Posts Tagged ‘Automation’
October 4th, 2010 at 10:45 pm
What the Economy Needs: Horse-Drawn Carriages, Candlelight, and Manual Bank Withdrawals
Posted by Print

The Los Angeles Times — that bastion of journalistic daring do — has discovered that recessions cause job losses. Don’t laugh — they will probably submit this to the Pulitzer people.

What really steams the Times’ clams, however, is that manual labor is being replaced by mechanical automation. Writing in this morning’s edition of the paper, reporter Alana Semuels notes:

Forced to cut costs during the recession, employers across the country are looking at ways to avoid hiring. They’ve accelerated use of computers and technology, replacing administrative assistants with software, cashiers with self-service kiosks and laborers with machines.

These structural changes mean some jobs that disappeared during the recession may never come back. Productivity gains are good for company profits and help the economy grow over the long run.
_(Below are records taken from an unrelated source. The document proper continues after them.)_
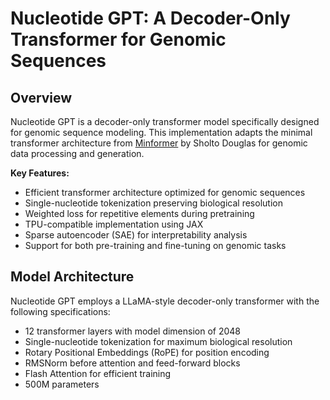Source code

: # Nucleotide GPT: A Decoder-Only Transformer for Genomic Sequences

## Overview
Nucleotide GPT is a decoder-only transformer model specifically designed for genomic sequence modeling. This implementation adapts the minimal transformer architecture from <u>Minformer</u> by Sholto Douglas for genomic data processing and generation. 

**Key Features:**
- Efficient transformer architecture optimized for genomic sequences
- Single-nucleotide tokenization preserving biological resolution
- Weighted loss for repetitive elements during pretraining
- TPU-compatible implementation using JAX
- Sparse autoencoder (SAE) for interpretability analysis
- Support for both pre-training and fine-tuning on genomic tasks

## Model Architecture 
Nucleotide GPT employs a LLaMA-style decoder-only transformer with the following specifications:
- 12 transformer layers with model dimension of 2048
- Single-nucleotide tokenization for maximum biological resolution
- Rotary Positional Embeddings (RoPE) for position encoding
- RMSNorm before attention and feed-forward blocks
- Flash Attention for efficient training
- 500M parameters
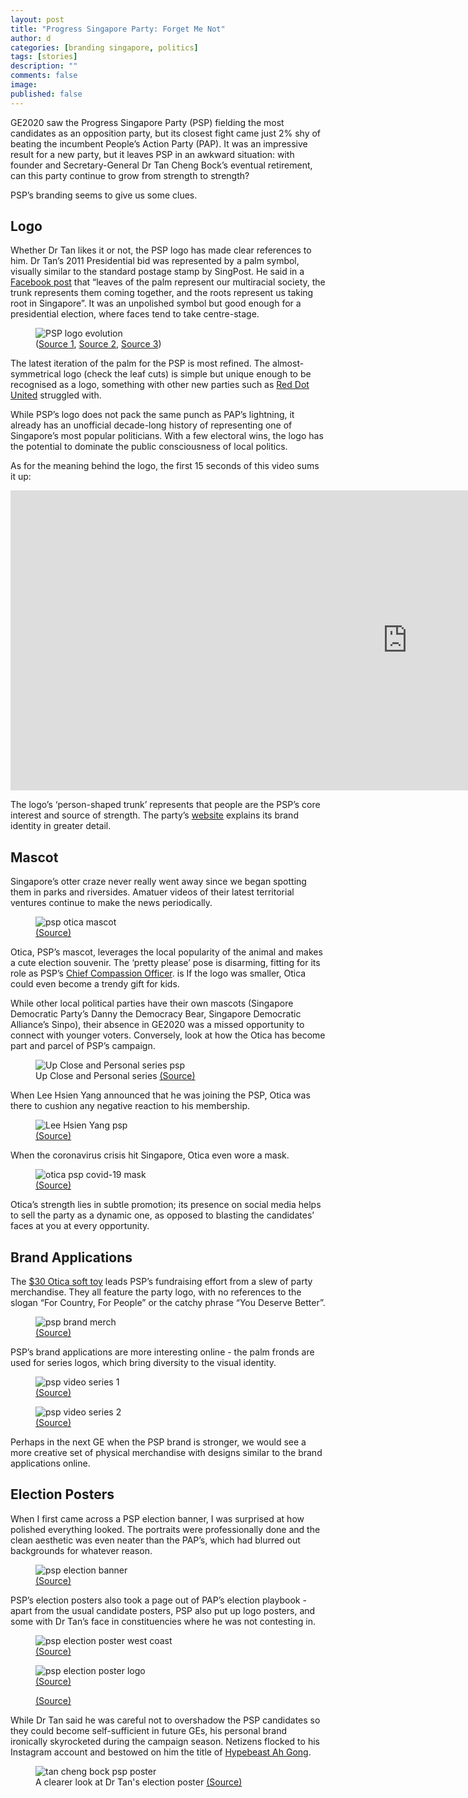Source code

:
 ```yaml
---
layout: post
title: "Progress Singapore Party: Forget Me Not"
author: d
categories: [branding singapore, politics]
tags: [stories]
description: ""
comments: false
image: 
published: false
---
```


GE2020 saw the Progress Singapore Party (PSP) fielding the most candidates as an opposition party, but its closest fight came just 2% shy of beating the incumbent People’s Action Party (PAP). It was an impressive result for a new party, but it leaves PSP in an awkward situation: with founder and Secretary-General Dr Tan Cheng Bock’s eventual retirement, can this party continue to grow from strength to strength? 

PSP’s branding seems to give us some clues.

<h2>Logo</h2>
Whether Dr Tan likes it or not, the PSP logo has made clear references to him. Dr Tan’s 2011 Presidential bid was represented by a palm symbol, visually similar to the standard postage stamp by SingPost. He said in a <a href="https://www.facebook.com/TanChengBock/posts/163031897104687" target="_blank">Facebook post</a> that “leaves of the palm represent our multiracial society, the trunk represents them coming together, and the roots represent us taking root in Singapore”. It was an unpolished symbol but good enough for a presidential election, where faces tend to take centre-stage. 

<figure>
<img src="https://i.imgur.com/jo6IDZm.jpg" alt="PSP logo evolution">
<figcaption>(<a href="https://www.singpost.com/sites/default/files/PPI%20T%26Cs.pdf" target="_blank">Source 1</a>, <a href="https://en.wikipedia.org/wiki/2011_Singaporean_presidential_election" target="_blank">Source 2</a>, <a href="https://psp.org.sg" target="_blank">Source 3</a>)</figcaption>
</figure>

The latest iteration of the palm for the PSP is most refined. The almost-symmetrical logo (check the leaf cuts) is simple but unique enough to be recognised as a logo, something with other new parties such as <a href="https://dis-sg.github.io/creative-weekly-3/" target="_blank">Red Dot United</a> struggled with. 

While PSP’s logo does not pack the same punch as PAP’s lightning, it already has an unofficial decade-long history of representing one of Singapore’s most popular politicians. With a few electoral wins, the logo has the potential to dominate the public consciousness of local politics.

As for the meaning behind the logo, the first 15 seconds of this video sums it up:

<div class="video-responsive"><iframe width="1269" height="480" src="https://www.youtube.com/embed/XP4YnvLLGDY" frameborder="0" allow="accelerometer; autoplay; encrypted-media; gyroscope; picture-in-picture" allowfullscreen></iframe>
</div>

The logo’s ‘person-shaped trunk’ represents that people are the PSP’s core interest and source of strength. The party’s <a href="https://psp.org.sg/vision/" target="_blank">website</a> explains its brand identity in greater detail.

<h2>Mascot</h2>
Singapore’s otter craze never really went away since we began spotting them in parks and riversides. Amatuer videos of their latest territorial ventures continue to make the news periodically.

<figure>
<img src="https://i.imgur.com/9RNV1z5.jpg" alt="psp otica mascot">
<figcaption><a href="https://www.facebook.com/progresssingaporepartyofficial/photos/a.1104456406417938/1353890374807872" target="_blank">(Source)</a></figcaption>
</figure>

Otica, PSP’s mascot, leverages the local popularity of the animal and makes a cute election souvenir. The ‘pretty please’ pose is disarming, fitting for its role as PSP’s <a href="https://www.facebook.com/progresssingaporepartyofficial/photos/a.1104456406417938/1353890374807872" target="_blank">Chief Compassion Officer</a>. is If the logo was smaller, Otica could even become a trendy gift for kids. 

While other local political parties have their own mascots (Singapore Democratic Party’s Danny the Democracy Bear, Singapore Democratic Alliance’s Sinpo), their absence in GE2020 was a missed opportunity to connect with younger voters. Conversely, look at how the Otica has become part and parcel of PSP’s campaign.

<figure>
<img src="https://i.imgur.com/3XsTiu0.png" alt="Up Close and Personal series psp">
<figcaption>Up Close and Personal series <a href="https://www.youtube.com/watch?v=2j-6-L9XC2c" target="_blank">(Source)</a></figcaption>
</figure>

When Lee Hsien Yang announced that he was joining the PSP, Otica was there to cushion any negative reaction to his membership. 

<figure>
<img src="https://i.imgur.com/pvC8h2r.jpg" alt="Lee Hsien Yang psp">
<figcaption><a href="https://www.facebook.com/progresssingaporepartyofficial/photos/a.1104456406417938/1378465695683673" target="_blank">(Source)</a></figcaption>
</figure>

When the coronavirus crisis hit Singapore, Otica even wore a mask.

<figure>
<img src="https://i.imgur.com/cVnooJW.jpg" alt="otica psp covid-19 mask">
<figcaption><a href="https://www.facebook.com/progresssingaporepartyofficial/photos/a.1104456406417938/1315498191980424/" target="_blank">(Source)</a></figcaption>
</figure>

Otica’s strength lies in subtle promotion; its presence on social media helps to sell the party as a dynamic one, as opposed to blasting the candidates’ faces at you at every opportunity.  

<h2>Brand Applications</h2>
The <a href="https://psp.org.sg/psps-souvenirs-for-sale-now-come-show-your-support/" target="_blank">$30 Otica soft toy</a> leads PSP’s fundraising effort from a slew of party merchandise. They all feature the party logo, with no references to the slogan “For Country, For People” or the catchy phrase “You Deserve Better”. 

<figure>
<img src="https://i.imgur.com/GCFC2kO.jpg" alt="psp brand merch">
<figcaption><a href="https://www.facebook.com/pspwestcoast/photos/a.149276493427065/149279536760094" target="_blank">(Source)</a></figcaption>
</figure>

PSP’s brand applications are more interesting online - the palm fronds are used for series logos, which bring diversity to the visual identity.

<figure>
<img src="https://i.imgur.com/S99isx6.png" alt="psp video series 1">
<figcaption><a href="https://www.youtube.com/watch?v=2j-6-L9XC2c" target="_blank">(Source)</a></figcaption>
</figure>

<figure>
<img src="https://i.imgur.com/toY057r.png" alt="psp video series 2">
<figcaption><a href="https://www.youtube.com/watch?v=lSm1SP6yUYI" target="_blank">(Source)</a></figcaption>
</figure>

Perhaps in the next GE when the PSP brand is stronger, we would see a more creative set of physical merchandise with designs similar to the brand applications online.

<h2>Election Posters</h2>
When I first came across a PSP election banner, I was surprised at how polished everything looked. The portraits were professionally done and the clean aesthetic was even neater than the PAP’s, which had blurred out backgrounds for whatever reason.

<figure>
<img src="https://i.imgur.com/09R89pH.jpg" alt="psp election banner">
<figcaption><a href="https://www.facebook.com/kaylalowsy/photos/a.102568991401397/150365096621786" target="_blank">(Source)</a></figcaption>
</figure>

PSP’s election posters also took a page out of PAP’s election playbook - apart from the usual candidate posters, PSP also put up logo posters, and some with Dr Tan’s face in constituencies where he was not contesting in. 

<figure>
<img src="https://i.imgur.com/AtihDjI.jpg" alt="psp election poster west coast">
<figcaption><a href="https://www.todayonline.com/singapore/ge2020-hot-spots-west-coast-grc-not-all-quiet-western-front-ex-pap-man-returns-stamping" target="_blank">(Source)</a></figcaption>
</figure>

<figure>
<img src="https://i.imgur.com/adIL3k5.png" alt="psp election poster logo">
<figcaption><a href="https://www.facebook.com/progresssingaporepartyofficial/videos/1639410396219350/" target="_blank">(Source)</a></figcaption>
</figure>

<figure>
<img src="https://i.imgur.com/C4sjy1I.jpg" alt="">
<figcaption><a href="https://www.straitstimes.com/multimedia/photos/in-pictures-singaporeans-out-and-about-the-weekend-after-ge2020" target="_blank">(Source)</a></figcaption>
</figure>

While Dr Tan said he was careful not to overshadow the PSP candidates so they could become self-sufficient in future GEs, his personal brand ironically skyrocketed during the campaign season. Netizens flocked to his Instagram account and bestowed on him the title of <a href="https://www.channelnewsasia.com/news/singapore/ge2020-hypebeast-and-woke-psp-chief-tan-cheng-bock-12894060" target="_blank">Hypebeast Ah Gong</a>.

<figure>
<img src="https://i.imgur.com/fS3TXMu.jpg" alt="tan cheng bock psp poster">
<figcaption>A clearer look at Dr Tan's election poster <a href="https://www.todayonline.com/singapore/police-investigate-62-year-old-man-over-alleged-damage-psp-election-posters-jurong-west" target="_blank">(Source)</a></figcaption>
</figure>



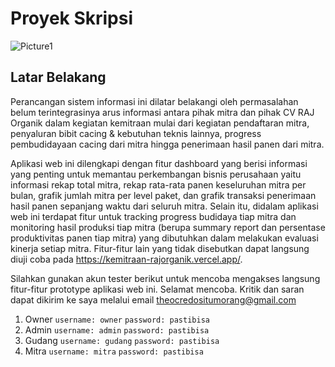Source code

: # Proyek Skripsi 
![Picture1](https://github.com/theocr/Skripsi-CV-RAJ-Organik/assets/61283808/59b9bd0a-1747-48f4-85f3-19c069b87312)
## Latar Belakang 
Perancangan sistem informasi ini dilatar belakangi oleh permasalahan belum terintegrasinya arus informasi antara pihak mitra dan pihak CV RAJ Organik dalam kegiatan kemitraan mulai dari kegiatan pendaftaran mitra, penyaluran bibit cacing & kebutuhan teknis lainnya, progress pembudidayaan cacing dari mitra hingga penerimaan hasil panen dari mitra.

Aplikasi web ini dilengkapi dengan fitur  dashboard yang berisi informasi yang penting untuk memantau perkembangan bisnis perusahaan yaitu informasi rekap total mitra, rekap rata-rata panen keseluruhan mitra per bulan, grafik jumlah mitra per level paket, dan grafik transaksi penerimaan hasil panen sepanjang waktu dari seluruh mitra. Selain itu, didalam aplikasi web ini terdapat fitur untuk tracking progress budidaya tiap mitra dan monitoring hasil produksi tiap mitra (berupa summary report dan persentase produktivitas panen tiap mitra) yang dibutuhkan dalam melakukan evaluasi kinerja setiap mitra. Fitur-fitur lain yang tidak disebutkan dapat langsung diuji coba pada https://kemitraan-rajorganik.vercel.app/. 

Silahkan gunakan akun tester berikut untuk mencoba mengakses langsung fitur-fitur prototype aplikasi web ini. Selamat mencoba. Kritik dan saran dapat dikirim ke saya melalui email theocredositumorang@gmail.com
1. Owner
```username: owner```
```password: pastibisa```
2. Admin
```username: admin```
```password: pastibisa```
3. Gudang
```username: gudang```
```password: pastibisa```
4. Mitra
```username: mitra```
```password: pastibisa```
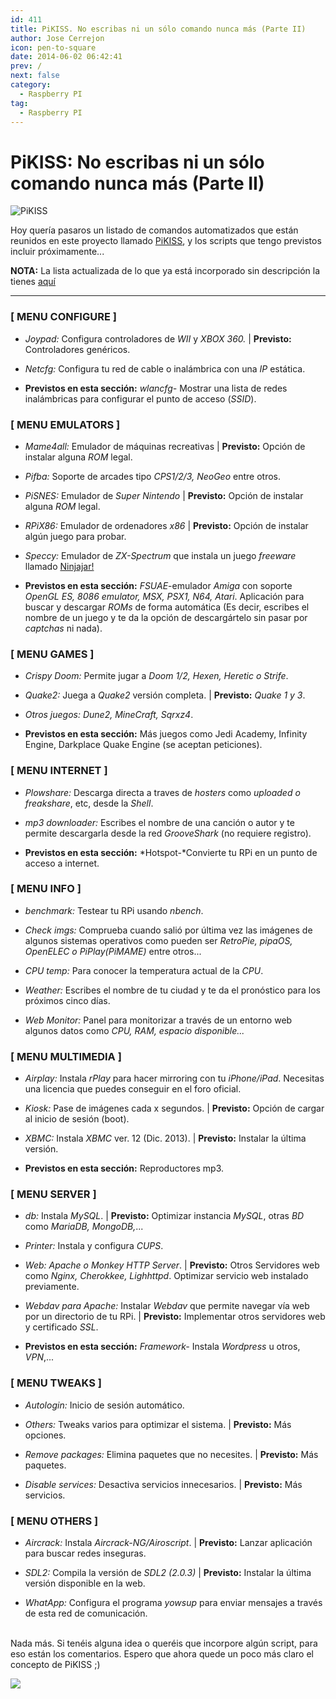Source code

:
 ```yaml
---
id: 411
title: PiKISS. No escribas ni un sólo comando nunca más (Parte II)
author: Jose Cerrejon
icon: pen-to-square
date: 2014-06-02 06:42:41
prev: /
next: false
category:
  - Raspberry PI
tag:
  - Raspberry PI
---
```


# PiKISS: No escribas ni un sólo comando nunca más (Parte II)

![PiKISS](/images/pikiss_black.png)

Hoy quería pasaros un listado de comandos automatizados que están reunidos en este proyecto llamado [PiKISS](/post.php?id=409), y los scripts que tengo previstos incluir próximamente...

**NOTA:** La lista actualizada de lo que ya está incorporado sin descripción la tienes [aquí](https://raw.githubusercontent.com/jmcerrejon/PiKISS/master/CHANGELOG)
- - -
###  [ MENU CONFIGURE ]

* *Joypad:* Configura controladores de *WII* y *XBOX 360.* | **Previsto:** Controladores genéricos.

* *Netcfg:* Configura tu red de cable o inalámbrica con una *IP* estática.

* **Previstos en esta sección:** *wlancfg-* Mostrar una lista de redes inalámbricas para configurar el punto de acceso (*SSID*).

###  [ MENU EMULATORS ]

* *Mame4all:* Emulador de máquinas recreativas | **Previsto:** Opción de instalar alguna *ROM* legal.

* *Pifba:* Soporte de arcades tipo *CPS1/2/3, NeoGeo* entre otros.

* *PiSNES:* Emulador de *Super Nintendo* | **Previsto:** Opción de instalar alguna *ROM* legal.

* *RPiX86:* Emulador de ordenadores *x86* | **Previsto:** Opción de instalar algún juego para probar.

* *Speccy:* Emulador de *ZX-Spectrum* que instala un juego *freeware* llamado [Ninjajar!](http://www.mojontwins.com/juegos_mojonos/ninjajar/)

* **Previstos en esta sección:** *FSUAE*-emulador *Amiga* con soporte *OpenGL ES, 8086 emulator, MSX, PSX1, N64, Atari*. Aplicación para buscar y descargar *ROMs* de forma automática (Es decir, escribes el nombre de un juego y te da la opción de descargártelo sin pasar por *captchas* ni nada).

###  [ MENU GAMES ]

* *Crispy Doom:* Permite jugar a *Doom 1/2, Hexen, Heretic o Strife*. 

* *Quake2:* Juega a *Quake2* versión completa. | **Previsto:** *Quake 1 y 3*.

* *Otros juegos: Dune2, MineCraft, Sqrxz4*.

* **Previstos en esta sección:** Más juegos como Jedi Academy, Infinity Engine, Darkplace Quake Engine (se aceptan peticiones).

###  [ MENU INTERNET ]

* *Plowshare:* Descarga directa a traves de *hosters* como *uploaded o freakshare*, etc, desde la *Shell*.

* *mp3 downloader:* Escribes el nombre de una canción o autor y te permite descargarla desde la red *GrooveShark* (no requiere registro).

* **Previstos en esta sección:** *Hotspot-*Convierte tu RPi en un punto de acceso a internet.

###  [ MENU INFO ]

* *benchmark:* Testear tu RPi usando *nbench*.

* *Check imgs:* Comprueba cuando salió por última vez las imágenes de algunos sistemas operativos como pueden ser *RetroPie, pipaOS, OpenELEC o PiPlay(PiMAME)* entre otros...

* *CPU temp:* Para conocer la temperatura actual de la *CPU*.

* *Weather:* Escribes el nombre de tu ciudad y te da el pronóstico para los próximos cinco días.

* *Web Monitor:* Panel para monitorizar a través de un entorno web algunos datos como *CPU, RAM, espacio disponible...*

###  [ MENU MULTIMEDIA ]

* *Airplay:* Instala *rPlay* para hacer mirroring con tu *iPhone/iPad*. Necesitas una licencia que puedes conseguir en el foro oficial.

* *Kiosk:* Pase de imágenes cada x segundos. | **Previsto:** Opción de cargar al inicio de sesión (boot).

* *XBMC:* Instala *XBMC* ver. 12 (Dic. 2013). | **Previsto:** Instalar la última versión.

* **Previstos en esta sección:** Reproductores mp3.

###   [ MENU SERVER ]

* *db:* Instala *MySQL*. | **Previsto:** Optimizar instancia *MySQL*, otras *BD* como *MariaDB, MongoDB,*...

* *Printer:* Instala y configura *CUPS*.

* *Web:* *Apache o Monkey HTTP Server*. | **Previsto:** Otros Servidores web como *Nginx, Cherokkee, Lighhttpd*. Optimizar servicio web instalado previamente.

* *Webdav para Apache:* Instalar *Webdav* que permite navegar vía web por un directorio de tu RPi. | **Previsto:** Implementar otros servidores web y certificado *SSL*.

* **Previstos en esta sección:**  *Framework-* Instala *Wordpress* u otros, *VPN*,...

###   [ MENU TWEAKS ]

* *Autologin:* Inicio de sesión automático.

* *Others:* Tweaks varios para optimizar el sistema. | **Previsto:** Más opciones.

* *Remove packages:* Elimina paquetes que no necesites. | **Previsto:** Más paquetes.

* *Disable services:* Desactiva servicios innecesarios. | **Previsto:** Más servicios.

###   [ MENU OTHERS ]

* *Aircrack:* Instala *Aircrack-NG/Airoscript*. | **Previsto:** Lanzar aplicación para buscar redes inseguras.

* *SDL2:* Compila la versión de *SDL2 (2.0.3)* | **Previsto:** Instalar la última versión disponible en la web.

* *WhatApp:* Configura el programa *yowsup* para enviar mensajes a través de esta red de comunicación.

<br />
Nada más. Si tenéis alguna idea o queréis que incorpore algún script, para eso están los comentarios. Espero que ahora quede un poco más claro el concepto de PiKISS ;)

<a href="https://www.paypal.com/cgi-bin/webscr?cmd=_donations&business=ulysess%40gmail%2ecom&lc=GB&item_name=PiKISS%20proyect&currency_code=EUR&bn=PP%2dDonationsBF%3abtn_donate_SM%2egif%3aNonHosted"><img src="https://www.paypalobjects.com/en_GB/i/btn/btn_donate_SM.gif" /></a>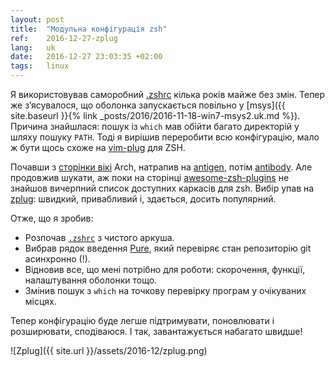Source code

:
 ```yaml
---
layout: post
title:  "Модульна конфігурація zsh"
ref:    2016-12-27-zplug
lang:   uk
date:   2016-12-27 23:03:35 +02:00
tags:   linux
---
```


Я використовував саморобний [.zshrc](https://github.com/sakhnik/dotfiles/blob/master/.zshrc~)
кілька років майже без змін. Тепер же з’ясувалося, що оболонка запускається повільно
у [msys]({{ site.baseurl }}{% link _posts/2016/2016-11-18-win7-msys2.uk.md %}).
Причина знайшлася: пошук із `which` мав обійти багато директорій у шляху пошуку `PATH`.
Тоді я вирішив переробити всю конфігурацію, мало ж бути щось схоже на
[vim-plug](https://github.com/junegunn/vim-plug) для ZSH.

Почавши з [сторінки вікі](https://wiki.archlinux.org/index.php/zsh) Arch,
натрапив на [antigen](https://github.com/zsh-users/antigen), потім
[antibody](https://github.com/getantibody/antibody). Але продовжив шукати,
аж поки на сторінці [awesome-zsh-plugins](https://github.com/unixorn/awesome-zsh-plugins)
не знайшов вичерпний список доступних каркасів для zsh. Вибір упав на
[zplug](https://github.com/zplug/zplug): швидкий, привабливий і, здається,
досить популярний.

Отже, що я зробив:

* Розпочав [`.zshrc`](https://github.com/sakhnik/dotfiles/blob/master/.zshrc) з чистого аркуша.
* Вибрав рядок введення [Pure](https://github.com/sindresorhus/pure), який
  перевіряє стан репозиторію git асинхронно (!).
* Відновив все, що мені потрібно для роботи: скорочення, функції, налаштування оболонки тощо.
* Змінив пошук з `which` на точкову перевірку програм у очікуваних місцях.

Тепер конфігурацію буде легше підтримувати, поновлювати і розширювати, сподіваюся.
І так, завантажується набагато швидше!

![Zplug]({{ site.url }}/assets/2016-12/zplug.png)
But in the short term, the shift is exacerbating America’s jobless recovery.

Kudos to Semuels for at least noting the importance of productivity gains, but there’s a still something of a misdirect here. It’s probably an overstatement to say that employers “are looking at ways to avoid hiring” (my money is on the fact that most employers would love to be in a financial position to consider new employees). While there are many instances where shifting to automation is inherently superior to relying on labor, the scales are tilted by government intervention. Consider this passage from elsewhere in the article:

“Labor is so expensive,” said [farmer Mike] Young, whose great-grandfather started farming row crops in Kern County in 1910. “There’s their wages, truck, insurance, workers’ comp and the safety regulations. We went to a high-value crop that needed less labor input.”

Notice a trend? With the single exemption of trucks (and even that’s debatable given California’s automotive taxes), these are all factors created or exacerbated by government. California has one of the highest minimum wages in the nation, a heavily regulated insurance sector, and excessive workers’ comp and safety regulations. Technology may have an inherent economic appeal, but the challenge it presents to labor is only compounded by state government’s attempts to “help” the working man.

Apart from government distortions of the market, however, there is a bigger point to be made here. Technology’s displacements of the labor force may be jarring, but they lead to a stronger economy (the capital savings can be directed towards more productive investments) and an infinitely better life for all Americans. After all, we could have attempted to protect the horse-drawn carriage industry by suppressing the development of the automobile, subsidized makers of candlesticks and gas lamps by impeding the development of the light bulb, and employed many more bank tellers by standing athwart the ATM. But we’d live in a society that had made decisively less progress from 100 years ago than the one we currently inhabit.

This principle was captured brilliantly by the French political economist Frederic Bastiat in a satirical letter that he wrote to the French Parliament under the aegis of seeking “protection” for his nation’s candlestick makers:

We are suffering from the ruinous competition of a rival who apparently works under conditions so far superior to our own for the production of light that he is flooding the domestic market with it at an incredibly low price; for the moment he appears, our sales cease, all the consumers turn to him, and a branch of French industry whose ramifications are innumerable is all at once reduced to complete stagnation. This rival, which is none other than the sun, is waging war on us so mercilessly we suspect he is being stirred up against us by perfidious Albion (excellent diplomacy nowadays!), particularly because he has for that haughty island a respect that he does not show for us.

When you’re 150 years behind the French on economics, you know you’re in trouble. Or that you work for the Los Angeles Times.